Problem requirements → Extract every line of the listing below and reproduce each one word for word, from the first line through the last.
☆ ☆ ☆
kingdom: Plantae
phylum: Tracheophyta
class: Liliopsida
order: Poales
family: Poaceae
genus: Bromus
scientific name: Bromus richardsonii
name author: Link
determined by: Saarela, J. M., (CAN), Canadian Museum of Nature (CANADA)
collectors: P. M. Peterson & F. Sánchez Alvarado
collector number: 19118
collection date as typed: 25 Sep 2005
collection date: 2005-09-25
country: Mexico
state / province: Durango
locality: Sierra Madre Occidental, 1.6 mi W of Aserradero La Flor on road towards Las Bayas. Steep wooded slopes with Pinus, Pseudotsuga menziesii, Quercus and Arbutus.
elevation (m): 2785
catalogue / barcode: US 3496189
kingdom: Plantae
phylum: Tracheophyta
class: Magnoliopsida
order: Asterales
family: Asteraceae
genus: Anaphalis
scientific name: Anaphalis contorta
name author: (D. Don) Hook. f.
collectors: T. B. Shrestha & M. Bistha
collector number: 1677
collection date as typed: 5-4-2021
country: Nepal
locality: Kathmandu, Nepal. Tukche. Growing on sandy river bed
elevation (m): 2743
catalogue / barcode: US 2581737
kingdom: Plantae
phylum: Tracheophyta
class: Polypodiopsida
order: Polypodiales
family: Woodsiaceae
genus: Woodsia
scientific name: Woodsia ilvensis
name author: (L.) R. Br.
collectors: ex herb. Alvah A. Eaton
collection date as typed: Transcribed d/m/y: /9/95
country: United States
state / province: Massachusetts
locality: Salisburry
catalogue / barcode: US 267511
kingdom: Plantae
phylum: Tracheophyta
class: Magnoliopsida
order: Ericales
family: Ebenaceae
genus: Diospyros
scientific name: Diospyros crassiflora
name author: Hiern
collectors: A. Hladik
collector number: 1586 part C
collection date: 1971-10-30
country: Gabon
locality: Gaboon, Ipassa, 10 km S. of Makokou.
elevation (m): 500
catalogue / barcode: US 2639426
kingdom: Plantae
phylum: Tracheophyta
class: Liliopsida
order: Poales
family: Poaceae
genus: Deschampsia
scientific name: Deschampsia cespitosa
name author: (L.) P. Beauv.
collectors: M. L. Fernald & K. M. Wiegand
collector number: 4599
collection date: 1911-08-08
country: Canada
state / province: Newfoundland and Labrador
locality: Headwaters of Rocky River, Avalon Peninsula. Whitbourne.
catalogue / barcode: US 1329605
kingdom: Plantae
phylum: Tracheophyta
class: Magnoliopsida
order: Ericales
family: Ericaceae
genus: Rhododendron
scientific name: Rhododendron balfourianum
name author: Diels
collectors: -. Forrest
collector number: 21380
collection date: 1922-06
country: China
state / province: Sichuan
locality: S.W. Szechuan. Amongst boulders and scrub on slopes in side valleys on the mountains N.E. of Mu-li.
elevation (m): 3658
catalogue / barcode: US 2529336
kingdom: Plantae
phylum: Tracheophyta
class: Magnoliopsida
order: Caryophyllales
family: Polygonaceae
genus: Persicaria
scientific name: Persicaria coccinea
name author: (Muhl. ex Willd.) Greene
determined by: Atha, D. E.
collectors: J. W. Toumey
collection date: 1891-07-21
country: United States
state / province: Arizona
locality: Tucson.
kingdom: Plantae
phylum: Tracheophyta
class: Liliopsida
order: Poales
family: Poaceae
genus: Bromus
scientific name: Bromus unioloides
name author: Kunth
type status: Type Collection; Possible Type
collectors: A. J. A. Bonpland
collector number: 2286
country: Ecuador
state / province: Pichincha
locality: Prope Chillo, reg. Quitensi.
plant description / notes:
☆ ☆ ☆
Output for this task →
kingdom: Plantae
phylum: Tracheophyta
class: Liliopsida
order: Poales
family: Poaceae
genus: Bromus
scientific name: Bromus richardsonii
name author: Link
determined by: Saarela, J. M., (CAN), Canadian Museum of Nature (CANADA)
collectors: P. M. Peterson & F. Sánchez Alvarado
collector number: 19118
collection date as typed: 25 Sep 2005
collection date: 2005-09-25
country: Mexico
state / province: Durango
locality: Sierra Madre Occidental, 1.6 mi W of Aserradero La Flor on road towards Las Bayas. Steep wooded slopes with Pinus, Pseudotsuga menziesii, Quercus and Arbutus.
elevation (m): 2785
catalogue / barcode: US 3496189
kingdom: Plantae
phylum: Tracheophyta
class: Magnoliopsida
order: Asterales
family: Asteraceae
genus: Anaphalis
scientific name: Anaphalis contorta
name author: (D. Don) Hook. f.
collectors: T. B. Shrestha & M. Bistha
collector number: 1677
collection date as typed: 5-4-2021
country: Nepal
locality: Kathmandu, Nepal. Tukche. Growing on sandy river bed
elevation (m): 2743
catalogue / barcode: US 2581737
kingdom: Plantae
phylum: Tracheophyta
class: Polypodiopsida
order: Polypodiales
family: Woodsiaceae
genus: Woodsia
scientific name: Woodsia ilvensis
name author: (L.) R. Br.
collectors: ex herb. Alvah A. Eaton
collection date as typed: Transcribed d/m/y: /9/95
country: United States
state / province: Massachusetts
locality: Salisburry
catalogue / barcode: US 267511
kingdom: Plantae
phylum: Tracheophyta
class: Magnoliopsida
order: Ericales
family: Ebenaceae
genus: Diospyros
scientific name: Diospyros crassiflora
name author: Hiern
collectors: A. Hladik
collector number: 1586 part C
collection date: 1971-10-30
country: Gabon
locality: Gaboon, Ipassa, 10 km S. of Makokou.
elevation (m): 500
catalogue / barcode: US 2639426
kingdom: Plantae
phylum: Tracheophyta
class: Liliopsida
order: Poales
family: Poaceae
genus: Deschampsia
scientific name: Deschampsia cespitosa
name author: (L.) P. Beauv.
collectors: M. L. Fernald & K. M. Wiegand
collector number: 4599
collection date: 1911-08-08
country: Canada
state / province: Newfoundland and Labrador
locality: Headwaters of Rocky River, Avalon Peninsula. Whitbourne.
catalogue / barcode: US 1329605
kingdom: Plantae
phylum: Tracheophyta
class: Magnoliopsida
order: Ericales
family: Ericaceae
genus: Rhododendron
scientific name: Rhododendron balfourianum
name author: Diels
collectors: -. Forrest
collector number: 21380
collection date: 1922-06
country: China
state / province: Sichuan
locality: S.W. Szechuan. Amongst boulders and scrub on slopes in side valleys on the mountains N.E. of Mu-li.
elevation (m): 3658
catalogue / barcode: US 2529336
kingdom: Plantae
phylum: Tracheophyta
class: Magnoliopsida
order: Caryophyllales
family: Polygonaceae
genus: Persicaria
scientific name: Persicaria coccinea
name author: (Muhl. ex Willd.) Greene
determined by: Atha, D. E.
collectors: J. W. Toumey
collection date: 1891-07-21
country: United States
state / province: Arizona
locality: Tucson.
kingdom: Plantae
phylum: Tracheophyta
class: Liliopsida
order: Poales
family: Poaceae
genus: Bromus
scientific name: Bromus unioloides
name author: Kunth
type status: Type Collection; Possible Type
collectors: A. J. A. Bonpland
collector number: 2286
country: Ecuador
state / province: Pichincha
locality: Prope Chillo, reg. Quitensi.
plant description / notes:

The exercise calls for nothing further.